First, the missing guns.
According to human rights group Amnesty International, private
arms brokers working for the Pentagon clandestinely shipped
hundreds of thousands of weapons and tens of millions of rounds
of ammunition from Bosnia to Iraq from July 2004 to June last
year.
In a new report, Amnesty's arms control researched Bryan
Wood says at least 200,000 Kalashnikovs destined for the Iraqi
Army never arrived.
"This is really irresponsible behavior," he says
in a titanic understatement.
By the time the machine guns disappeared, Wood says, they
had already been through the hands of dubious private contractors
from a half dozen countries.
"The principal US contracting firm had to use a broker
in Croatia that was not known to the Croatian government,"
he begins. "They then used a freight forwarding agent
in Bulgaria. They contracted a cargo company that had broken
the US embargo on Liberia and also flew an aircraft out that
didn't have air operating authorization."
But while the Defense Department's shipments to the Iraqi
police never arrived, Iraqi Army units are finding the fighters
they capture increasingly well equipped.
"The fighters have a lot of money," Iraqi military
interrogator Mohammed al-Mamory explains over the phone from
Baghdad. "Their weapon is usually the BTC automatic weapon.

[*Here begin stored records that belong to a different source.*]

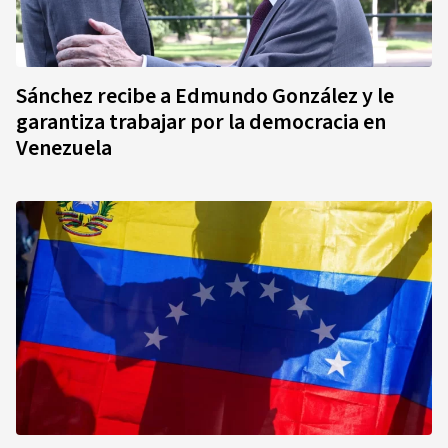
Sánchez recibe a Edmundo González y le
garantiza trabajar por la democracia en
Venezuela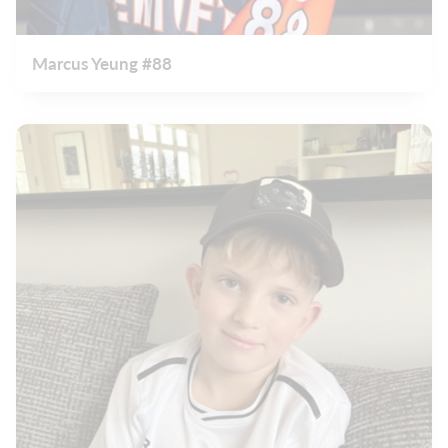
Marcus Yeung #88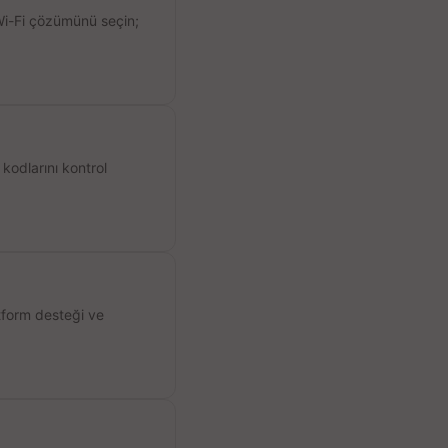
 Wi-Fi çözümünü seçin;
kodlarını kontrol
atform desteği ve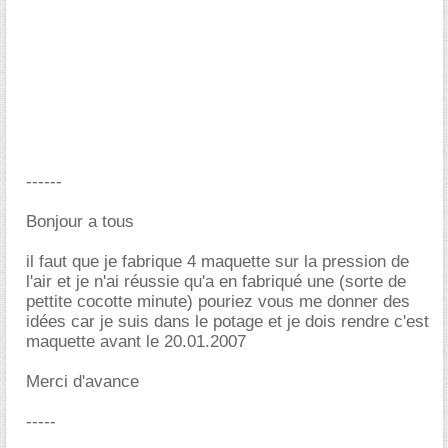
------
Bonjour a tous
il faut que je fabrique 4 maquette sur la pression de
l'air et je n'ai réussie qu'a en fabriqué une (sorte de
pettite cocotte minute) pouriez vous me donner des
idées car je suis dans le potage et je dois rendre c'est
maquette avant le 20.01.2007
Merci d'avance
-----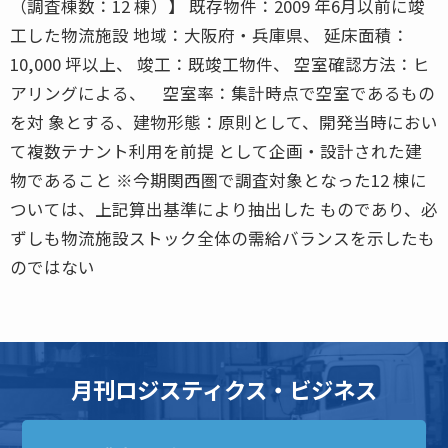
（調査棟数：12 棟）】 既存物件：2009 年6月以前に竣
工した物流施設 地域：大阪府・兵庫県、 延床面積：
10,000 坪以上、 竣工：既竣工物件、 空室確認方法：ヒ
アリングによる、 空室率：集計時点で空室であるもの
を対 象とする、建物形態：原則として、開発当時におい
て複数テナント利用を前提 として企画・設計された建
物であること ※今期関西圏で調査対象となった12 棟に
ついては、上記算出基準により抽出した ものであり、必
ずしも物流施設ストック全体の需給バランスを示したも
のではない
月刊ロジスティクス・ビジネス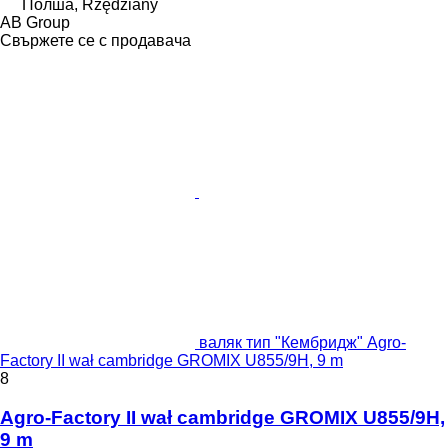
Полша, Rzędziany
AB Group
Свържете се с продавача
валяк тип "Кембридж" Agro-
Factory II wał cambridge GROMIX U855/9H, 9 m
8
Agro-Factory II wał cambridge GROMIX U855/9H,
9 m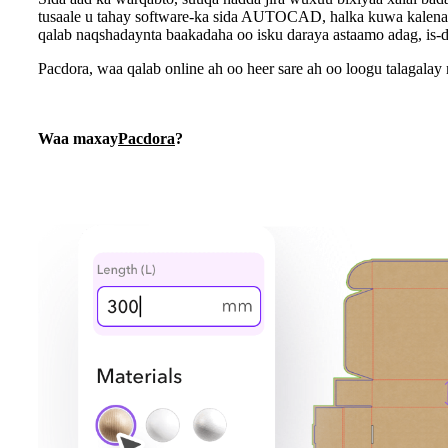
tusaale u tahay software-ka sida AUTOCAD, halka kuwa kalena a
qalab naqshadaynta baakadaha oo isku daraya astaamo adag, is-d
Pacdora, waa qalab online ah oo heer sare ah oo loogu talagalay
Waa maxay
Pacdora
?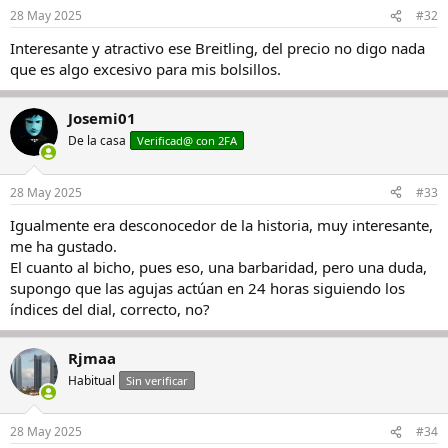
n
28 May 2025
#32
e
s
Interesante y atractivo ese Breitling, del precio no digo nada
:
que es algo excesivo para mis bolsillos.
Josemi01
De la casa
Verificad@ con 2FA
28 May 2025
#33
Igualmente era desconocedor de la historia, muy interesante,
me ha gustado.
El cuanto al bicho, pues eso, una barbaridad, pero una duda,
supongo que las agujas actúan en 24 horas siguiendo los
índices del dial, correcto, no?
Rjmaa
Habitual
Sin verificar
28 May 2025
#34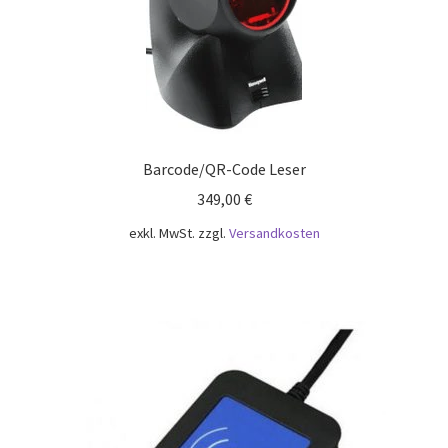
Mein Konto
Richtlinie für Rückerstattungen und Rückgaben
Sample Page
Barcode/QR-Code Leser
Versandarten
349,00
€
Versandkosten
exkl. MwSt.
zzgl.
Versandkosten
Warenkorb
Wartung
Widerrufsbelehrung
Zahlungsarten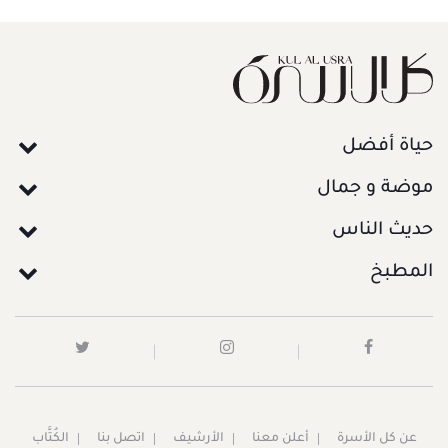
حياة أفضل
موضة و جمال
حديث الناس
المطبخ
عن كل الأسرة
أعلن معنا
الأرشيف
اتصل بنا
الكُتَّاب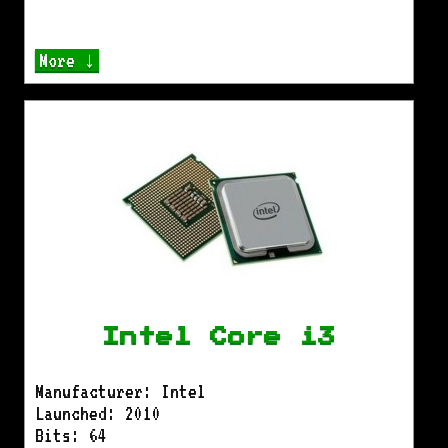
More ↓
Intel Core i3
Manufacturer: Intel
Launched: 2010
Bits: 64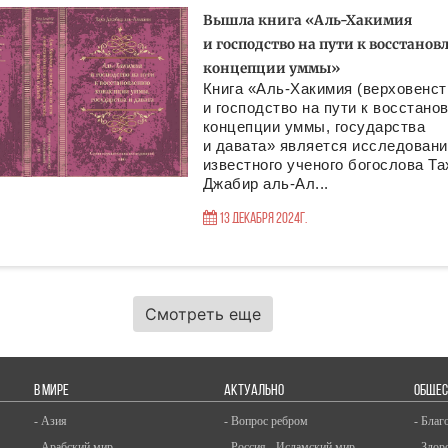
Вышла книга «Аль-Хакимия
и господство на пути к восстано
концепции уммы»
Книга «Аль-Хакимия (верховенст
и господство на пути к восстано
концепции уммы, государства
и давата» является исследован
известного ученого богослова Та
Джабир аль-Ал...
13 Декабря 2024г.
Смотреть еще
В МИРЕ
АКТУАЛЬНО
ОБЩЕС
- Азия
- Вопрос ребром
- Благ
- Арабский мир
- Россия - Исламский мир
- Здор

They have snipers, guns, and bombs. They have chemicals that
can build bombs. They are spending a lot on buying them. We
see most of the time the weapons are brand new. We have never
seen them before."
In addition, American mistakes are complicating the job of
Iraqi security forces. Five security detainees escaped from
a high security prison in Northern Iraq Tueday. Ironically,
the prison had just been rebuilt by ECC International, a military
contractor based in Burlingame, California. Pratap Chatterjee,
managing director of the non-profit Corpwatch and author of
the book, "Iraq Inc., a Profitable Occupation."
He recently visited a school ECC International rebuilt in
Northern Iraq.
"When we went there, the boy's dormitory looked very
nice. It had just been painted yellow and red, but the moment
you went to the back you realized there was no paint in the
back," Chatterjee says.
He says it was clear ECC International simply wanted to be
able to take a photo in the front of the school that showed
a job well done: "There was debris from the construction.
There was no water in the taps and the sewage was flowing
out the east side and polluting the ground there."
As such, Chatterjee's not surprised Iraqi prisoners broke
through a wall that had just been repaired by ECC International
and escaped.
So far, the US military hasn't caught the five escapees.